Spatiotemporally controlled delivery of biological effectors from nanofiber scaffolds accelerates skin wound healing in porcine models

Skin wound healing is a dynamic process, yet scaffolds enabling stage-specific modulation remain limited. We fabricated a nanofiber scaffold from FDA-approved materials, consisting of two outer layers of radially aligned and random poly(ε-caprolactone) fibers and a middle layer of electrosprayed phase-change microparticles loaded with platelet-derived growth factor-BB (PDGF-BB)/vascular endothelial growth factor (VEGF) in the periphery and PDGF-BB/epidermal growth factor (EGF) in the center.

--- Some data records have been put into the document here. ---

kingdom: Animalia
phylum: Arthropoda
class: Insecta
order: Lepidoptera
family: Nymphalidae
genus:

Near-infrared irradiation through a photomask enabled spatiotemporal control of growth factor release, aligning PDGF-BB, VEGF, and EGF delivery with specific phases of wound healing to promote vascularization, cell proliferation, and tissue remodeling. In a preclinical porcine model, it enhanced closure and modulated the microenvironment by activating PI3K-Akt, MAPK, and immune pathways, up-regulating genes for survival and repair while down-regulating those linked to apoptosis and inflammation. With scalable manufacturing and large-animal efficacy, this scaffold holds translational potential for skin wound healing.